I mean come on la MOTHER. The actual fact that is really making me depressed is because the word that i hear daily from you from the past 2 years were STUDY.
"Why you not studying?"
"Why you wasting time and not studying?"
blah blah blah. really. in actual fact, out of the 365 days in my year, almost everyday, there are only two things my mom actually TALKS about.
1) studying and everything else inter-related.
2) nothing.

in my big big big memory, i can only recall ONE day, which was the day we went out to buy my christmas presents and her loads of other presents, that we actually talked about something different. i really really don't understand what is happening with her. Is it menopause or what shit man. There isn't anything that i can tell her anymore.

Nowadays, i feel damn tired but she restricts me from having naps or whatever. She tells me not to waste time sleeping but to study. if she see's me not studying, she will get angry. i really really don't know why. I can't even watch tv for half an hour or do something else that isn't related to school in peace. if she catches me, her face will turn really black if she was in a good mood previously, or she will just go crazy.

Seriously, what is really the point in actually FORCING me to STUDY every single second of my free time in the day. If that were really the point, the whole world would have died. I AM A FRIGGING TEENAGER. I HAVE A LIFE UNLIKE YOU AND YOUR TV REMOTE. OMG. WHAT THE HELL.

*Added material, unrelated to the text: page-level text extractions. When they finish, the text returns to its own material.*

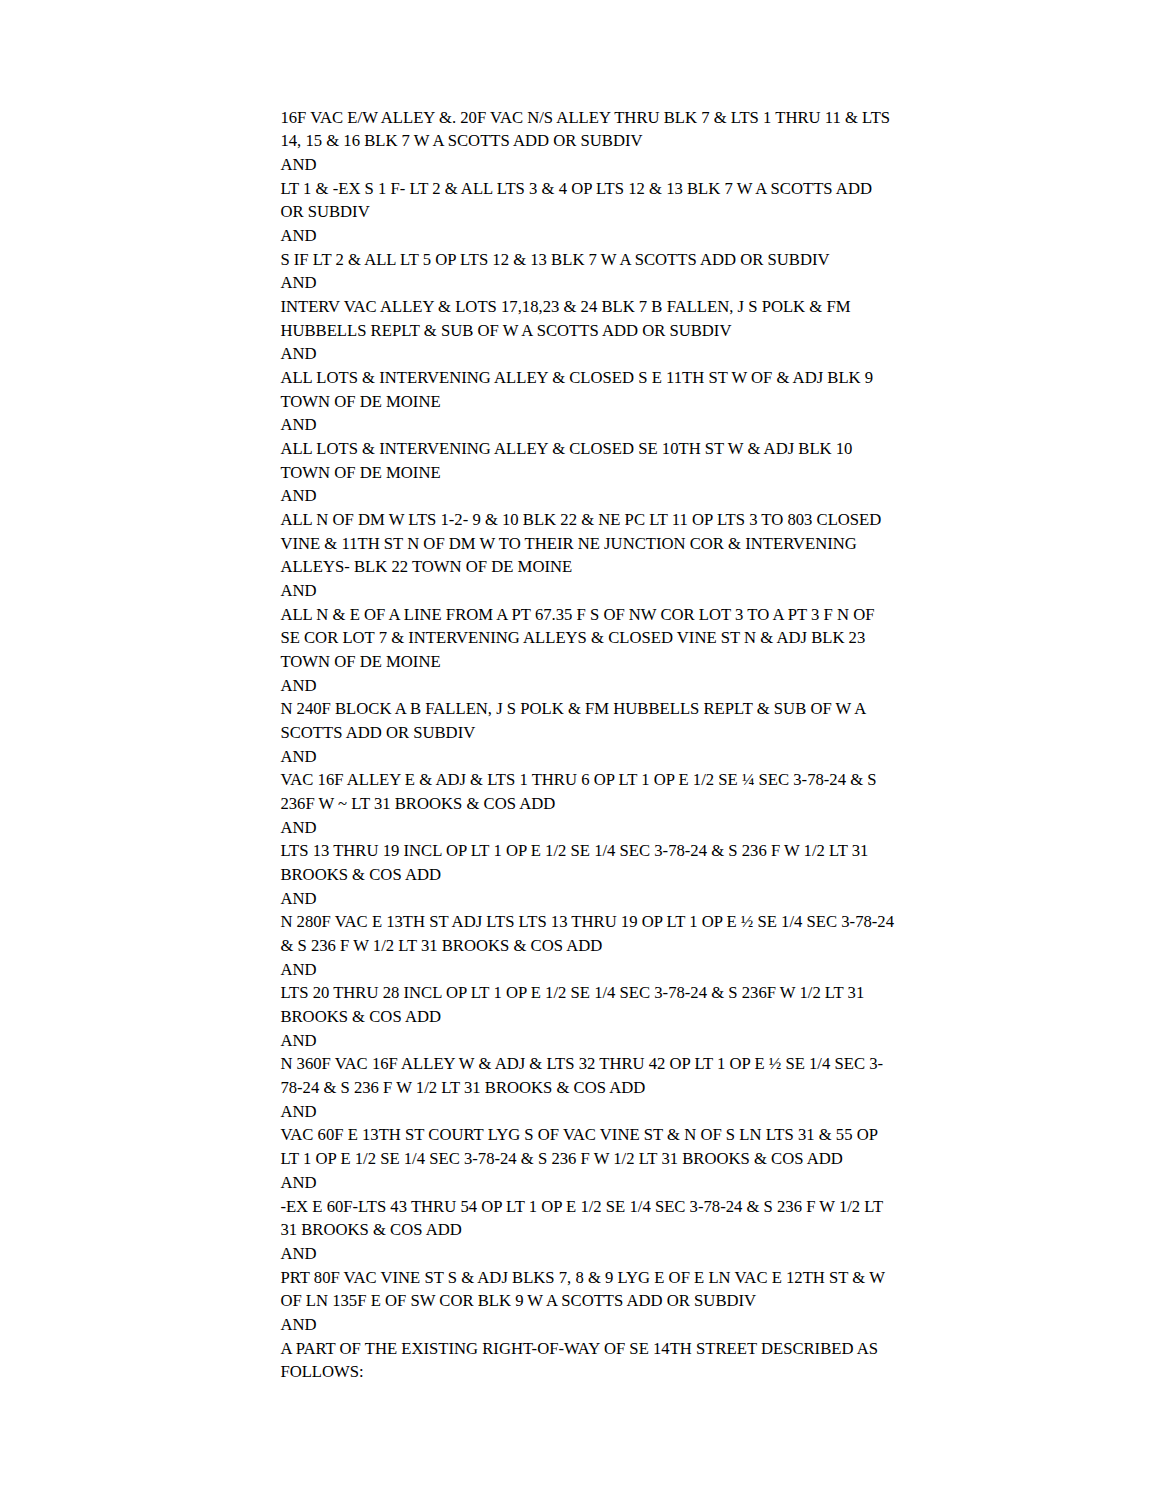16F VAC E/W ALLEY &. 20F VAC N/S ALLEY THRU BLK 7 & LTS 1 THRU 11 & LTS 14, 15 & 16 BLK 7 W A SCOTTS ADD OR SUBDIV
AND
LT 1 & -EX S 1 F- LT 2 & ALL LTS 3 & 4 OP LTS 12 & 13 BLK 7 W A SCOTTS ADD OR SUBDIV
AND
S IF LT 2 & ALL LT 5 OP LTS 12 & 13 BLK 7 W A SCOTTS ADD OR SUBDIV
AND
INTERV VAC ALLEY & LOTS 17,18,23 & 24 BLK 7 B FALLEN, J S POLK & FM HUBBELLS REPLT & SUB OF W A SCOTTS ADD OR SUBDIV
AND
ALL LOTS & INTERVENING ALLEY & CLOSED S E 11TH ST W OF & ADJ BLK 9 TOWN OF DE MOINE
AND
ALL LOTS & INTERVENING ALLEY & CLOSED SE 10TH ST W & ADJ BLK 10 TOWN OF DE MOINE
AND
ALL N OF DM W LTS 1-2- 9 & 10 BLK 22 & NE PC LT 11 OP LTS 3 TO 803 CLOSED VINE & 11TH ST N OF DM W TO THEIR NE JUNCTION COR & INTERVENING ALLEYS- BLK 22 TOWN OF DE MOINE
AND
ALL N & E OF A LINE FROM A PT 67.35 F S OF NW COR LOT 3 TO A PT 3 F N OF SE COR LOT 7 & INTERVENING ALLEYS & CLOSED VINE ST N & ADJ BLK 23 TOWN OF DE MOINE
AND
N 240F BLOCK A B FALLEN, J S POLK & FM HUBBELLS REPLT & SUB OF W A SCOTTS ADD OR SUBDIV
AND
VAC 16F ALLEY E & ADJ & LTS 1 THRU 6 OP LT 1 OP E 1/2 SE ¼ SEC 3-78-24 & S 236F W ~ LT 31 BROOKS & COS ADD
AND
LTS 13 THRU 19 INCL OP LT 1 OP E 1/2 SE 1/4 SEC 3-78-24 & S 236 F W 1/2 LT 31 BROOKS & COS ADD
AND
N 280F VAC E 13TH ST ADJ LTS LTS 13 THRU 19 OP LT 1 OP E ½ SE 1/4 SEC 3-78-24 & S 236 F W 1/2 LT 31 BROOKS & COS ADD
AND
LTS 20 THRU 28 INCL OP LT 1 OP E 1/2 SE 1/4 SEC 3-78-24 & S 236F W 1/2 LT 31 BROOKS & COS ADD
AND
N 360F VAC 16F ALLEY W & ADJ & LTS 32 THRU 42 OP LT 1 OP E ½ SE 1/4 SEC 3-78-24 & S 236 F W 1/2 LT 31 BROOKS & COS ADD
AND
VAC 60F E 13TH ST COURT LYG S OF VAC VINE ST & N OF S LN LTS 31 & 55 OP LT 1 OP E 1/2 SE 1/4 SEC 3-78-24 & S 236 F W 1/2 LT 31 BROOKS & COS ADD
AND
-EX E 60F-LTS 43 THRU 54 OP LT 1 OP E 1/2 SE 1/4 SEC 3-78-24 & S 236 F W 1/2 LT 31 BROOKS & COS ADD
AND
PRT 80F VAC VINE ST S & ADJ BLKS 7, 8 & 9 LYG E OF E LN VAC E 12TH ST & W OF LN 135F E OF SW COR BLK 9 W A SCOTTS ADD OR SUBDIV
AND
A PART OF THE EXISTING RIGHT-OF-WAY OF SE 14TH STREET DESCRIBED AS FOLLOWS:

So what now. The only thing she looks for are the mixture of alphabets and numbers that are posted on a single piece of rotten paper every end of the year which actually decides her mood for the next rest of the year.And if things don't go her way, everything else screws up.
That day she asked me what i was planning to do after O's. I told her i was considering Poly and her face changed, yet again. She asked me why i dont want to go JC. what the fuck -.- as if poly is of lower standards compared to JC's. Please, old timers,. Urgh.

And if all wasn't enough, look at my supposedly ROLE MODEL IN MY LIFE mom. She smokes, drinks, goes partying and clubbing, gossips, swears, have mood swings, slacks at home watching numerous hours of drama, and other worst things that shouldnt actually be here on a blog. but who cares, fuck my ass.

I'm not asking for the sympathy of anyone. neither am i asking for any opinions, comments or whatsoever. I'm just here to lament and actually blog about how i feel so yeah. everyone relax please.

so someone please get me out of this place for a moment.